Cloudflare D1で全文検索

以下の投稿を参考にしながら、自分もやってみる

https://leaves.chiba.dev/posts/246

SQLIte の fts のドキュメントを読む
https://www.sqlite.org/fts5.html

Overview of FTS5

It is an error to add types, constraints or PRIMARY KEY declarations to a CREATE VIRTUAL TABLE statement used to create an FTS5 table. Once created, an FTS5 table may be populated using INSERT, UPDATE or DELETE statements like any other table. Like any other table with no PRIMARY KEY declaration, an FTS5 table has an implicit INTEGER PRIMARY KEY field named rowid.

仮想テーブルを作るので通常のテーブル定義のように primary key や constraint などは定義できない。primary key には intger の rowid が使われる。

-- Query for all rows that contain at least once instance of the term
-- "fts5" (in any column). Return results in order from best to worst
-- match.
SELECT * FROM email WHERE email MATCH 'fts5' ORDER BY rank;

order by rank を使うとマッチの評価順で取得できる

FTS5 Table Creation and Initialization

There are currently the following configuration options:
The "tokenize" option, used to configure a custom tokenizer.
The "prefix" option, used to add prefix indexes to an FTS5 table.
The "content" option, used to make the FTS5 table an external content or contentless table.
The "content_rowid" option, used to set the rowid field of an external content table.
The "columnsize" option, used to configure whether or not the size in tokens of each value in the FTS5 table is stored separately within the database.
The "detail" option. This option may be used to reduce the size of the FTS index on disk by omitting some information from it.

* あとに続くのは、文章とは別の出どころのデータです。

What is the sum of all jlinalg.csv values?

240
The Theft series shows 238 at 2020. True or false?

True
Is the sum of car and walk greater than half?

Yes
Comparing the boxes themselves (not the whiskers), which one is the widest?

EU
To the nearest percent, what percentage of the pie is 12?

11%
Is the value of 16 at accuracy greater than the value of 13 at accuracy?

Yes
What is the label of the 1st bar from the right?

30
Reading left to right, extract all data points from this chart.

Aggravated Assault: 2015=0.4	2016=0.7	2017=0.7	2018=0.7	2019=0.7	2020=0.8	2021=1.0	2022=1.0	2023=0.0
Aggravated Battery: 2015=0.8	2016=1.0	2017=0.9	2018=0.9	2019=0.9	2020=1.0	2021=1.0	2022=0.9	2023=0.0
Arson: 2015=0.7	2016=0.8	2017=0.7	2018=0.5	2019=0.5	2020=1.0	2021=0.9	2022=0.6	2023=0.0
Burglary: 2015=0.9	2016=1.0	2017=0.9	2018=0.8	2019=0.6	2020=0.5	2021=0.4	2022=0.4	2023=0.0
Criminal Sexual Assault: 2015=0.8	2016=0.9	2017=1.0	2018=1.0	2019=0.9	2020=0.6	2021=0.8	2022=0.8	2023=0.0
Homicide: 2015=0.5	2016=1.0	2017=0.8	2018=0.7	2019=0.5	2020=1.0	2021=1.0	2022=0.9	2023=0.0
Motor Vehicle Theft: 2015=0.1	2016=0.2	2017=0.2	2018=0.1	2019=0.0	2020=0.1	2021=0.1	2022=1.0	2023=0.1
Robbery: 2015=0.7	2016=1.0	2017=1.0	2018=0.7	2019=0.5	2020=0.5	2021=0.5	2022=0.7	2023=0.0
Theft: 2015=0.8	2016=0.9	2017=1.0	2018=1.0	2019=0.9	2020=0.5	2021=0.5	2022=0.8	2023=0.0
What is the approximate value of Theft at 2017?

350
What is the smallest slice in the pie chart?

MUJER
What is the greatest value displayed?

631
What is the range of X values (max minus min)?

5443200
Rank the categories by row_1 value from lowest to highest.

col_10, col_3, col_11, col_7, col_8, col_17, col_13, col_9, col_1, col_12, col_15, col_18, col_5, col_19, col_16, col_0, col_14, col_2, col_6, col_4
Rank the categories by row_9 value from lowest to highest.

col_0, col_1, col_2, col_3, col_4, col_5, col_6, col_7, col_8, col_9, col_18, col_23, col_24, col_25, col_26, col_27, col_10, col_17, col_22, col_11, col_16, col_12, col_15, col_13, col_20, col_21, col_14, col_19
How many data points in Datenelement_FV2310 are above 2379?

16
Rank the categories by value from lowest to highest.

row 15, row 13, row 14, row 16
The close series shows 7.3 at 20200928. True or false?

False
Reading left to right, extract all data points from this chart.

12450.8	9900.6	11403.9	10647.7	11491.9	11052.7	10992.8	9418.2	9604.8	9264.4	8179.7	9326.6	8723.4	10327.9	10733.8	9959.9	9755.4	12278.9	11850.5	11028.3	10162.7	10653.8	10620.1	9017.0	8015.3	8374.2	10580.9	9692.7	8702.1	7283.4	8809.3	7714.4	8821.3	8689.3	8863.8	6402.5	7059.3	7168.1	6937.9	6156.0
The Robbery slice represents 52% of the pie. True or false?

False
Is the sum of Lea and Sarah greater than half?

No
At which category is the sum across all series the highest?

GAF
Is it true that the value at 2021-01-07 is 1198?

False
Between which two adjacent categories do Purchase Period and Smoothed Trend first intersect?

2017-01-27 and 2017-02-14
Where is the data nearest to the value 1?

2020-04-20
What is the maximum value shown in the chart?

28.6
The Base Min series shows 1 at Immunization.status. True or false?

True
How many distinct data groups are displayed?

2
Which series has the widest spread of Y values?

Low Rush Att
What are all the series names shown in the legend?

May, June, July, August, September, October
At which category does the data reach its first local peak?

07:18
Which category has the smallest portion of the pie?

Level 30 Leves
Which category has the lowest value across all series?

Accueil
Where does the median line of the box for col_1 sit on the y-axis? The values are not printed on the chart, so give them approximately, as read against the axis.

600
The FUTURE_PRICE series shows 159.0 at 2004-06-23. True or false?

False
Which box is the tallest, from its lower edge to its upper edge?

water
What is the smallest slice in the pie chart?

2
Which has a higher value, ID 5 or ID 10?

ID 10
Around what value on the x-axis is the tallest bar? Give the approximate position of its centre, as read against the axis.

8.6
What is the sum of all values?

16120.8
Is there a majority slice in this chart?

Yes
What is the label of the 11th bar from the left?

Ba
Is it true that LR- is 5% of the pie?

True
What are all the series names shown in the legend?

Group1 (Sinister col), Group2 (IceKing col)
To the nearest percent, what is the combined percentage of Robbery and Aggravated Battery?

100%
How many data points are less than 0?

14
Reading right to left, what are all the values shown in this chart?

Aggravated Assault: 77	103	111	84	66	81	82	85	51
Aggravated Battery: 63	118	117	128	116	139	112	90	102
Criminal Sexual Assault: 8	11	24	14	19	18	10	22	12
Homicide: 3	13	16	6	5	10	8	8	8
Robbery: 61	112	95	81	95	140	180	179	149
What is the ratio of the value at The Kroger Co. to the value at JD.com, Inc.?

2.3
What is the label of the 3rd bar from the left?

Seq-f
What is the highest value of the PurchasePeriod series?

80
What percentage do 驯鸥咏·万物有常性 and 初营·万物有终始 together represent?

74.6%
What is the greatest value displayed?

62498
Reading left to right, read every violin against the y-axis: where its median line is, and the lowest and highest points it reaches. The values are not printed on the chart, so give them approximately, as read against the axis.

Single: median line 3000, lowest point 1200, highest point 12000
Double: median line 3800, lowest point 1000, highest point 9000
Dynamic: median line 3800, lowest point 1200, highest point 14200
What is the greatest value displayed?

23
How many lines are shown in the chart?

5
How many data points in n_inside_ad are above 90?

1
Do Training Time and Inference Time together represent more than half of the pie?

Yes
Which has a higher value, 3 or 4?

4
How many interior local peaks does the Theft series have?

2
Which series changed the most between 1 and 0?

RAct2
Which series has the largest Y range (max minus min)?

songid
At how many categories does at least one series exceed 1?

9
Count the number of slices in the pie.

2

content や content_rowid は、検索したい文書を他のテーブルに登録している時に使える。Tokenizer は次の４つが使える。

The unicode61 tokenizer, based on the Unicode 6.1 standard. This is the default.
The ascii tokenizer, which assumes all characters outside of the ASCII codepoint range (0-127) are to be treated as token characters.
The porter tokenizer, which implements the porter stemming algorithm.
The trigram tokenizer, which treats each contiguous sequence of three characters as a token, allowing FTS5 to support more general substring matching.

unicode61 tokenizer: space や punctuation を seperator として扱い、それ以外は token として扱う
ascii tokenizer: unicode61 tokenizer を拡張したもの。差分はドキュメント参考のこと。
porter tokenizer: 他の tokenizer のラッパーで、出力された token を Porter stemmer という正規手法で扱う方法
- 正規化 => running, ran, run を全部 run と扱うみたいなことをする
trigram tokenizer: 3文字を一つの token として扱う方法
- 参考: https://www.space-i.com/post-blog/sqlite-fts-trigram-tokenizerでunigram＆bigram検索までサポート-日本語全文検索/

nissy-dev

drizzle 使えるか？

drizzle は sqlite の fts をサポートしてないので無理そう

postgresql はサポートしているらしい

tokenizer を拡張できるか？

SQLite で全文検索をやったブログを見ていると、デフォルトの tokenizer の日本語対応が厳しいので独自で作った extension を読み込んだりしている。これはさすがに D1 がホストしているサーバーへ拡張ライブラリを送る手段がないので無理そう。

以下のドキュメントも見ていて、kagome と呼ばれる形態素解析のツールのサンプルコードが今回のようなケースで参考になりそうだった。アプリケーションで tokenize する方法がありそう。

これはまず２つのテーブルの検索を実現している。１つ目のテーブルは検索対象の文を格納するテーブル。

CREATE TABLE IF NOT EXISTS contents_fts(docid INTEGER PRIMARY KEY AUTOINCREMENT, content TEXT);

もう一つが、分かち書き後の単語をスペース区切りで join したものを格納する fts テーブル。これに対して検索クエリを投げて docid を取得し、そこからもう前に作ったテーブルをクエリを投げる仕組みになっている。

CREATE VIRTUAL TABLE IF NOT EXISTS fts USING fts4(words);

ベクトル検索という選択肢もありそう？

Cloudflare は vector を扱う専用のサービスを提供している。これを使った日本語検索を試している人はいた。

ただ、ベクトル化のところは OpenAI の有料 API を使っていて、LLMを使って無料でやるのは大変そうなので選択肢から外した。モデルもまだ今後もどんどん発展していきそうなので、もうちょっと値段と精度が落ち着いたら手を出してみたい。

Workers AI が提供する embbeding モデルも現時点では日本語に対応しているモデルは提供されていない。

nissy-dev

JS で形態素解析

lindera か sudachi がいいなあと思いつつ、メンテが止まっていそう

Intl.Segmentor でもいいのでは？という話はありそう

ICU の BreakIterator 並びに ICU4X の Segmenter は IPA 辞書を利用したある程度簡易的な単語の分割を行なっている。